Work required: Copy the records below line by line and word for word, from the very first line through the line with "index mcp: (721, 1117)", omitting each picture.

Data extracts:
= = = =
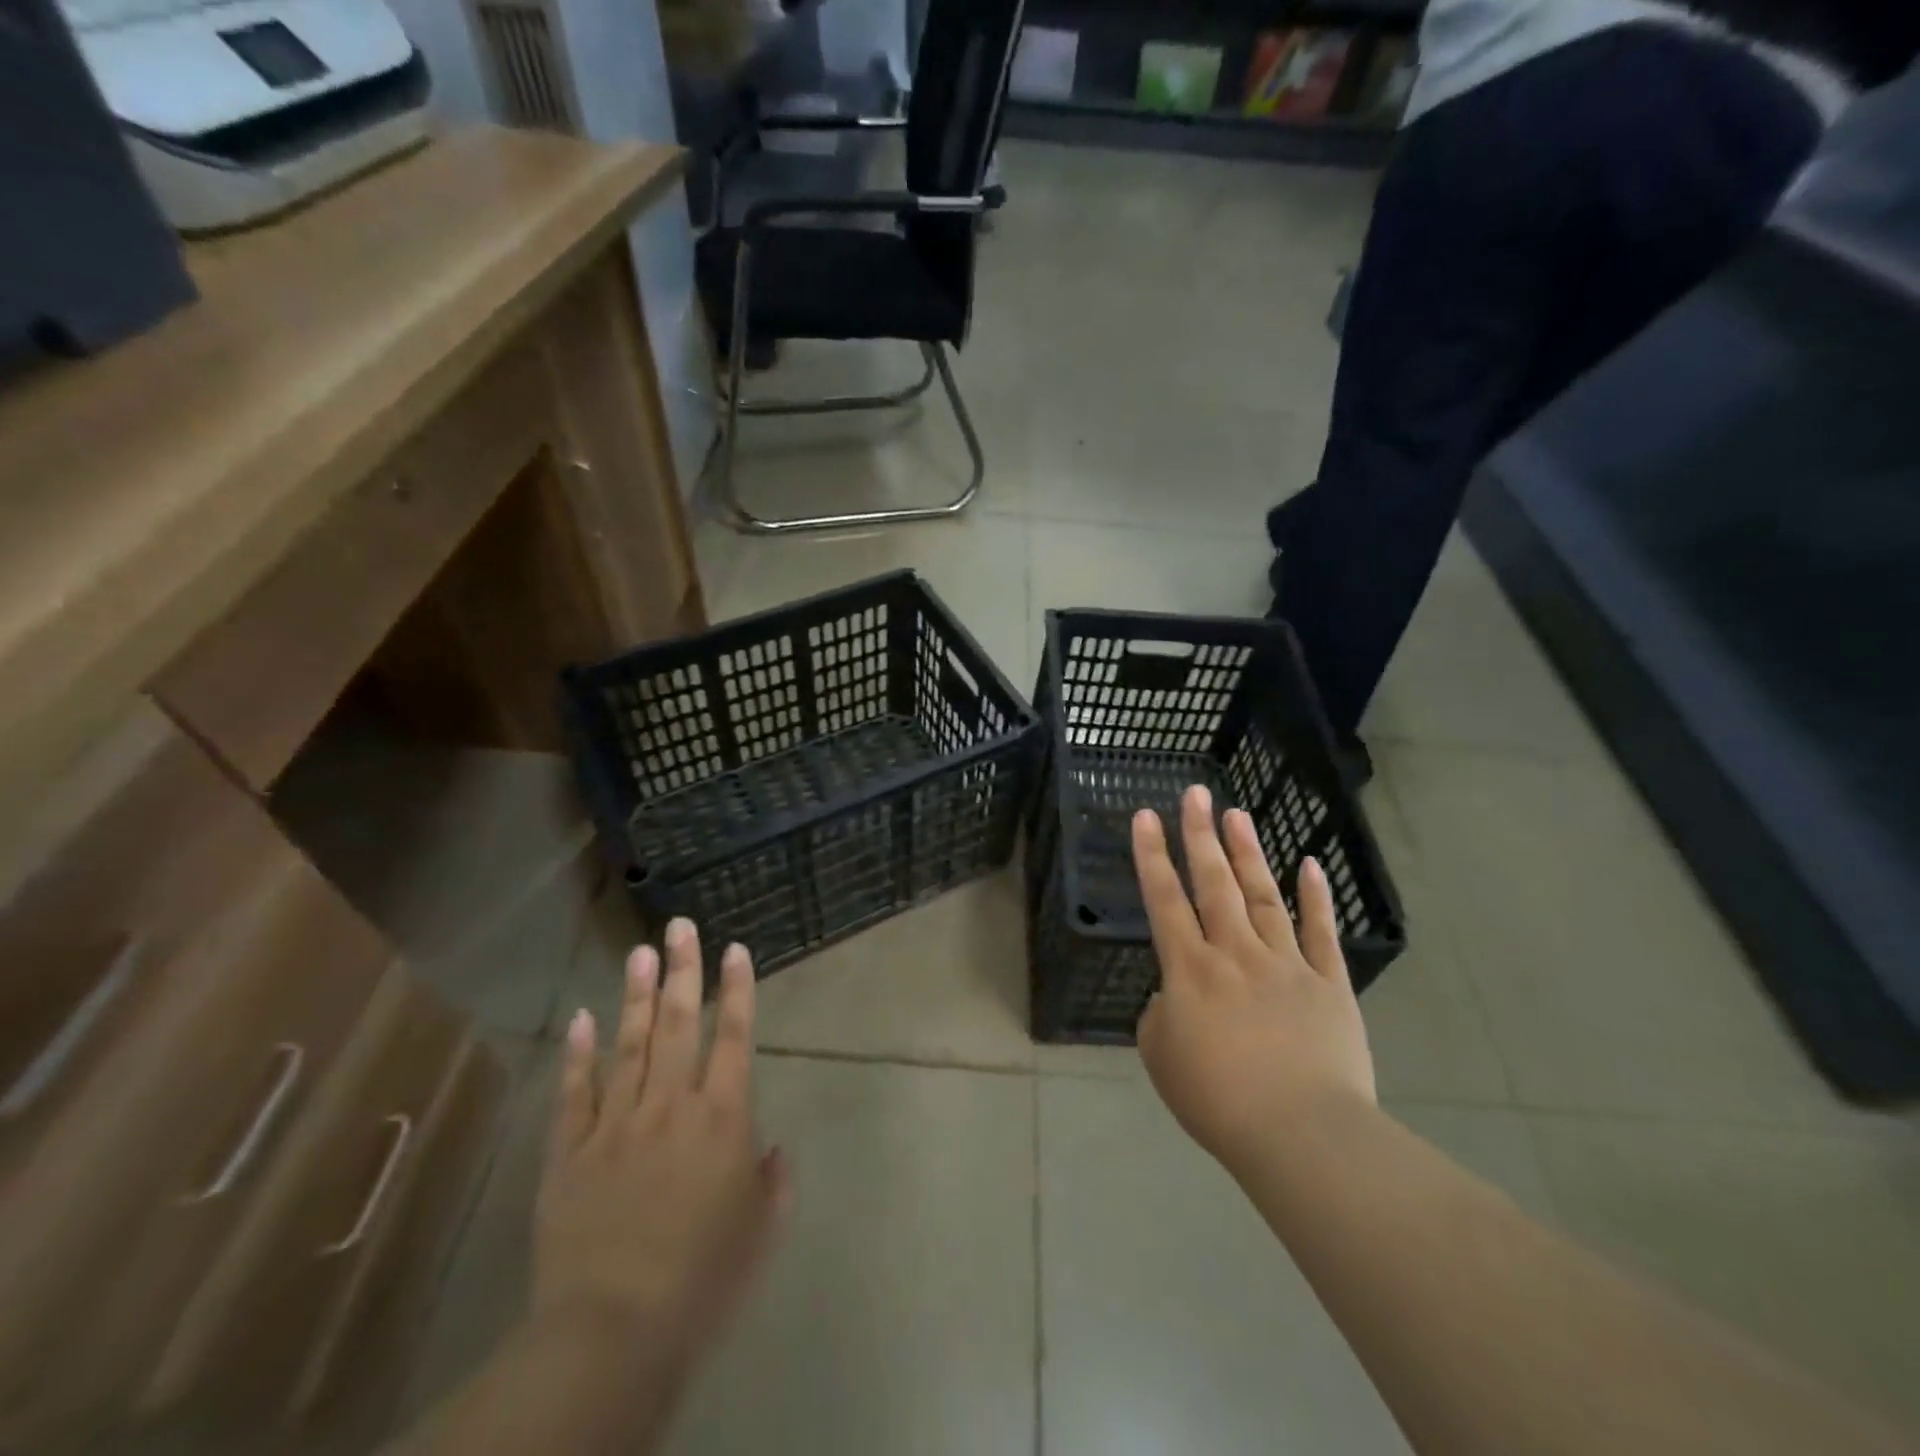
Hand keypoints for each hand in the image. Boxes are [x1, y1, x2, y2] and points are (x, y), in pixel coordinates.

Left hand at [534, 918, 789, 1367]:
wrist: (613, 1328)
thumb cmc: (702, 1277)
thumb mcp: (757, 1231)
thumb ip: (771, 1182)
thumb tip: (773, 1151)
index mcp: (721, 1117)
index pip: (733, 1036)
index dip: (737, 989)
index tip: (735, 949)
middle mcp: (670, 1104)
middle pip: (678, 1024)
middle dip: (682, 970)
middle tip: (680, 925)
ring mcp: (615, 1123)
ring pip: (628, 1044)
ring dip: (635, 995)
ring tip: (640, 951)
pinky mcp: (570, 1150)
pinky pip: (575, 1092)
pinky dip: (579, 1053)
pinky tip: (582, 1017)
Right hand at [1133, 785, 1375, 1178]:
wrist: (1301, 1134)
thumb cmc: (1218, 1100)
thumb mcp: (1161, 1057)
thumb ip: (1160, 1014)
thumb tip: (1176, 996)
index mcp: (1190, 969)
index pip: (1164, 899)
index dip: (1152, 855)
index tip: (1146, 816)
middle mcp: (1235, 952)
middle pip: (1214, 883)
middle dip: (1200, 835)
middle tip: (1196, 794)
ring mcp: (1286, 963)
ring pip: (1263, 895)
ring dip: (1248, 853)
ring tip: (1238, 815)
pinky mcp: (1329, 984)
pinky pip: (1320, 932)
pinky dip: (1315, 897)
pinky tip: (1309, 865)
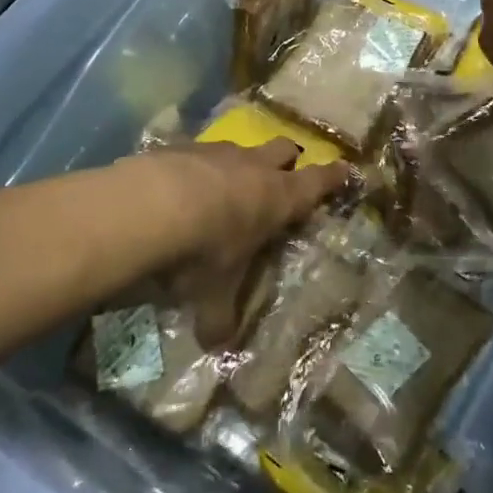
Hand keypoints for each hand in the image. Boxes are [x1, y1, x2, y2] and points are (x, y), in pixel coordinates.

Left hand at [128, 140, 350, 345]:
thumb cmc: (201, 252)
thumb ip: (218, 318)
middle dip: (287, 160)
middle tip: (285, 172)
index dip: (332, 177)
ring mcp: (217, 151)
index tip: (345, 168)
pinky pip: (199, 150)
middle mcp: (253, 167)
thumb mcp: (212, 293)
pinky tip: (180, 182)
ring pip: (241, 147)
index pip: (317, 183)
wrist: (147, 206)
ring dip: (240, 162)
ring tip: (226, 182)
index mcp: (277, 199)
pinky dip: (198, 164)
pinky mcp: (182, 145)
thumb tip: (217, 348)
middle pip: (283, 149)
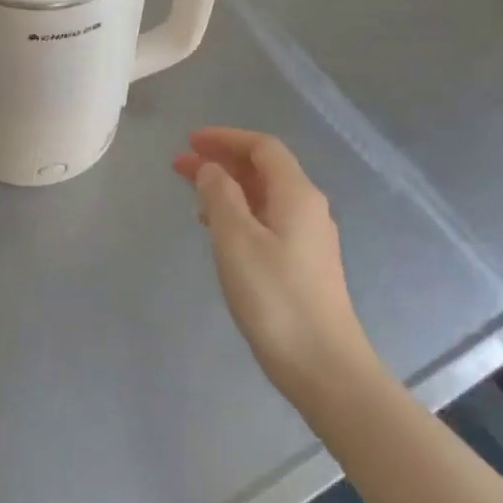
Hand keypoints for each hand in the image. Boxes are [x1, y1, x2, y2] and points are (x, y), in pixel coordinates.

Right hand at [172, 128, 377, 401]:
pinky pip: (267, 220)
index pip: (262, 148)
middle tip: (179, 165)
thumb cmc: (274, 297)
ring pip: (263, 196)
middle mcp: (307, 208)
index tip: (190, 141)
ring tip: (191, 195)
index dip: (225, 138)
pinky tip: (217, 230)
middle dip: (221, 161)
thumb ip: (220, 196)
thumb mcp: (235, 240)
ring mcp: (308, 237)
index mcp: (296, 195)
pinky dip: (238, 213)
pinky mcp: (303, 263)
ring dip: (227, 188)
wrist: (322, 364)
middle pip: (263, 170)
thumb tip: (210, 169)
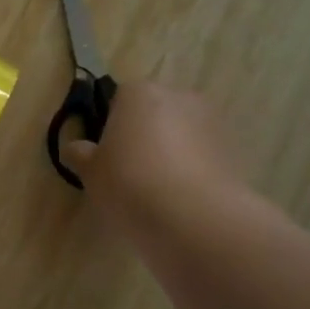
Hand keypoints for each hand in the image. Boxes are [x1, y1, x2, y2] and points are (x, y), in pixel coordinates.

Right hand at [65, 80, 251, 229]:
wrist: (192, 216)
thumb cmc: (129, 183)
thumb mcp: (90, 172)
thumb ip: (80, 154)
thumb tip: (77, 147)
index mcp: (139, 92)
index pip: (119, 98)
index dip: (109, 125)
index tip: (105, 154)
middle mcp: (178, 96)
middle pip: (154, 111)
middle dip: (143, 134)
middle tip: (127, 171)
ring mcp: (210, 121)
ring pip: (180, 132)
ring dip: (169, 151)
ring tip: (155, 189)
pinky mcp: (232, 148)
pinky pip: (201, 154)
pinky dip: (191, 168)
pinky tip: (179, 197)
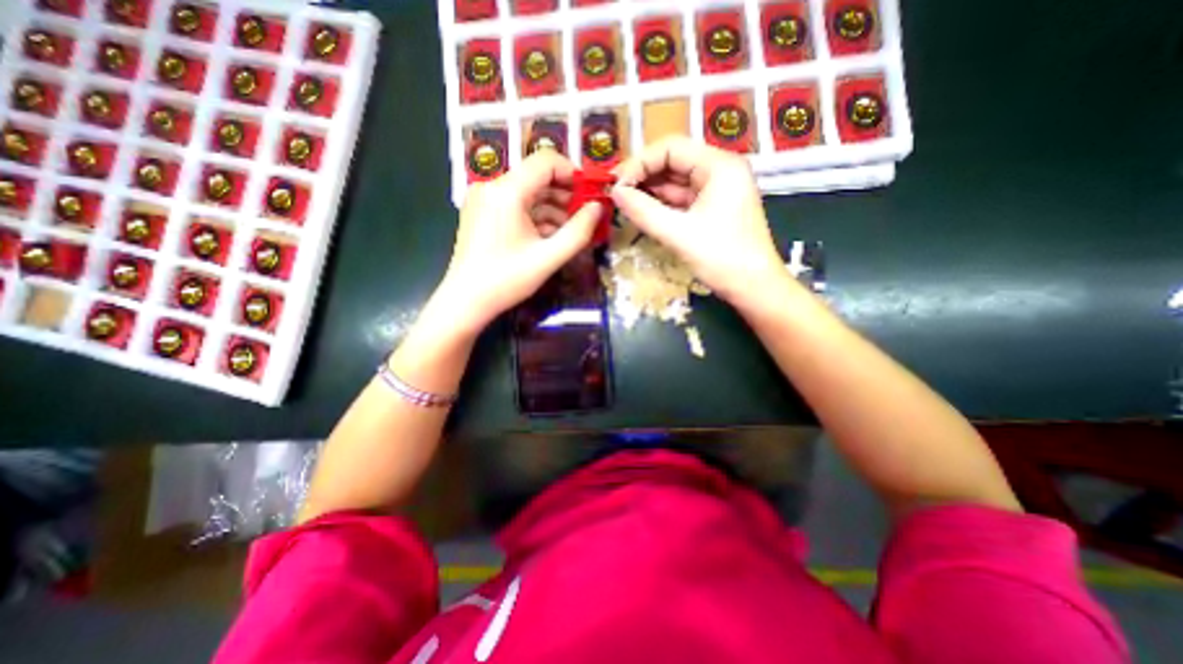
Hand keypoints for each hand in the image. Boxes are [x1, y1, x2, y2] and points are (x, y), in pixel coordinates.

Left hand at [435, 149, 601, 330]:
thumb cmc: (507, 280)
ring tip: (569, 231)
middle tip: (584, 217)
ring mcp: (484, 199)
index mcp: (506, 192)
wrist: (465, 301)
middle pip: (536, 177)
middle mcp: (492, 186)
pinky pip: (515, 205)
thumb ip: (579, 231)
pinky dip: (534, 216)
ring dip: (551, 208)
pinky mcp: (481, 212)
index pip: (545, 161)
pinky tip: (548, 236)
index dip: (572, 174)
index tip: (590, 195)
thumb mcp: (549, 258)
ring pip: (527, 192)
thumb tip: (598, 208)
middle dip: (564, 194)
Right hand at [615, 136, 787, 307]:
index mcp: (719, 165)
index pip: (671, 148)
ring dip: (650, 191)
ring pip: (676, 182)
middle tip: (616, 194)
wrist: (754, 288)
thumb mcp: (678, 234)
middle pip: (673, 162)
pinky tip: (643, 211)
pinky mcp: (713, 208)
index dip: (640, 163)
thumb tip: (615, 192)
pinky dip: (662, 204)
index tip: (616, 184)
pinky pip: (682, 199)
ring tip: (624, 203)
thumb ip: (643, 211)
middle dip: (643, 176)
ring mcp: (717, 190)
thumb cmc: (721, 259)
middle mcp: (719, 170)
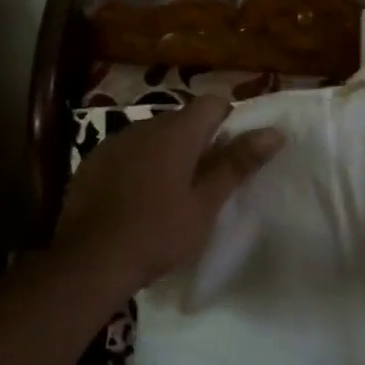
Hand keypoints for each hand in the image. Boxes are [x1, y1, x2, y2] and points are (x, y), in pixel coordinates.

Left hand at [55, 96, 284, 294]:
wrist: (89, 261)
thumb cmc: (158, 233)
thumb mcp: (206, 204)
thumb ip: (237, 164)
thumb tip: (275, 132)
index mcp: (176, 132)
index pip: (212, 103)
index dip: (229, 122)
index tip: (233, 154)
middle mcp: (143, 127)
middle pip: (181, 120)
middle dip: (199, 141)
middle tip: (207, 180)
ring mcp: (113, 143)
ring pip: (152, 136)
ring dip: (167, 153)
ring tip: (172, 192)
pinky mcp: (92, 162)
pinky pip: (126, 152)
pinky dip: (139, 165)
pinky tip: (137, 198)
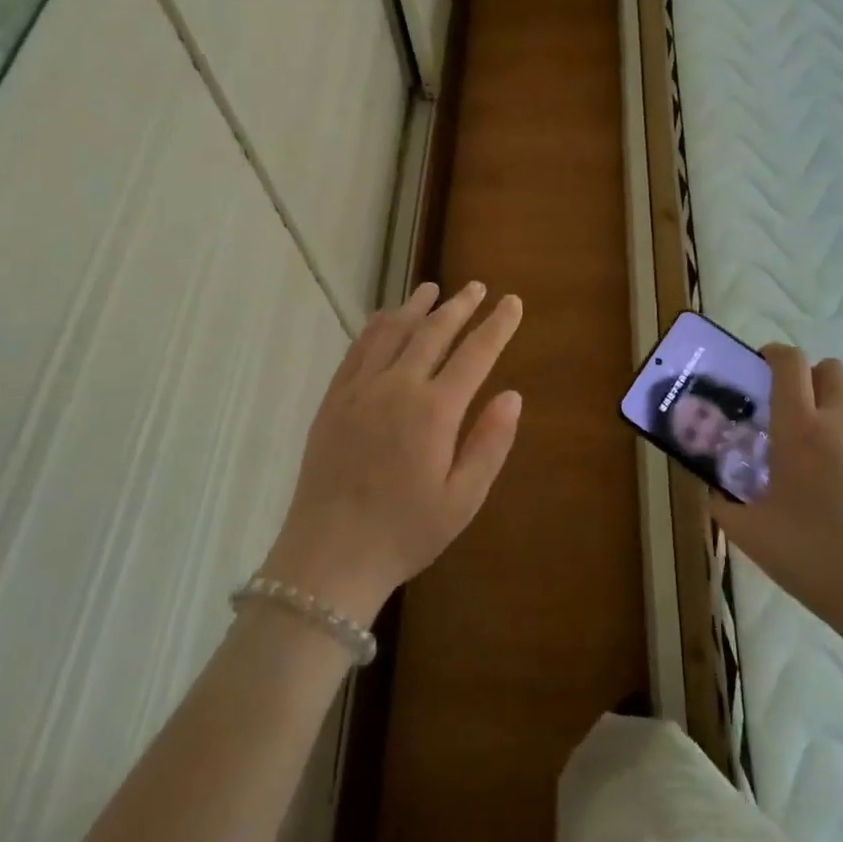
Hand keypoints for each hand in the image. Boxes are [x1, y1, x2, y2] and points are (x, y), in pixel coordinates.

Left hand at [263, 281, 523, 625]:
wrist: (330, 554)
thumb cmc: (404, 532)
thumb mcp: (462, 500)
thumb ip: (489, 443)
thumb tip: (512, 395)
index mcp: (435, 411)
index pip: (475, 354)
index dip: (497, 326)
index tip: (512, 302)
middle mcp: (397, 387)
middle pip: (433, 332)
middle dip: (459, 306)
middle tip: (476, 287)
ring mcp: (360, 389)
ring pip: (392, 332)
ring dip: (416, 307)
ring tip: (432, 289)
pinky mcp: (334, 399)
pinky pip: (358, 349)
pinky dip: (376, 326)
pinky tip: (384, 318)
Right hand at [714, 346, 842, 655]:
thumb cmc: (814, 560)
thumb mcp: (750, 534)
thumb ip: (722, 502)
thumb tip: (709, 488)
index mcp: (799, 429)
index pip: (789, 362)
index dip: (773, 355)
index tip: (761, 371)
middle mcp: (842, 421)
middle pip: (829, 368)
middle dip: (809, 378)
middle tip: (795, 409)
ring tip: (831, 429)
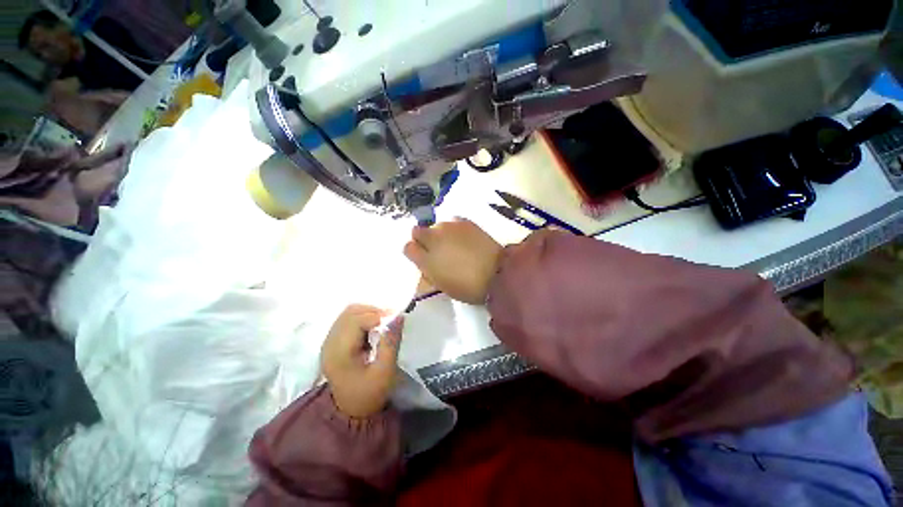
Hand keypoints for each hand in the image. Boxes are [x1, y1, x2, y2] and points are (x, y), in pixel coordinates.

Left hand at [322, 305, 403, 418]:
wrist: (352, 409)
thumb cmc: (370, 392)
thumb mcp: (385, 371)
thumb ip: (391, 343)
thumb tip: (399, 316)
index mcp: (339, 352)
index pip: (357, 321)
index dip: (378, 316)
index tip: (395, 319)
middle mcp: (329, 342)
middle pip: (350, 312)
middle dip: (373, 311)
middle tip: (391, 319)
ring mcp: (328, 340)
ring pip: (348, 312)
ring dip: (368, 313)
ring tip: (383, 322)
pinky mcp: (332, 340)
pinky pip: (347, 319)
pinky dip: (362, 317)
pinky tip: (372, 328)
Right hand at [403, 218, 502, 304]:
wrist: (497, 274)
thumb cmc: (467, 287)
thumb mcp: (442, 284)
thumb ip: (429, 269)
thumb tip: (427, 260)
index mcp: (426, 259)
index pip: (407, 247)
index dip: (414, 251)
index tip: (422, 257)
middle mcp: (433, 239)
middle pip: (417, 231)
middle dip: (423, 239)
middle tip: (436, 248)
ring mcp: (449, 227)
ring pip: (436, 225)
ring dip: (440, 233)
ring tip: (454, 243)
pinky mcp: (464, 222)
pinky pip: (452, 221)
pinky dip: (454, 228)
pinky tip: (464, 237)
= = = =
The completed task:
Hand keypoints for each hand in the image. Boxes are [x1, y1, x2, y2] and points are (x, y), in pixel coordinates.

Left hand at [534, 918, 789, 1367]:
wrist: (613, 1328)
thumb cmc: (702, 1277)
thumb mcp: (757, 1231)
thumb ip: (771, 1182)
thumb tip: (773, 1151)
index mcp: (721, 1117)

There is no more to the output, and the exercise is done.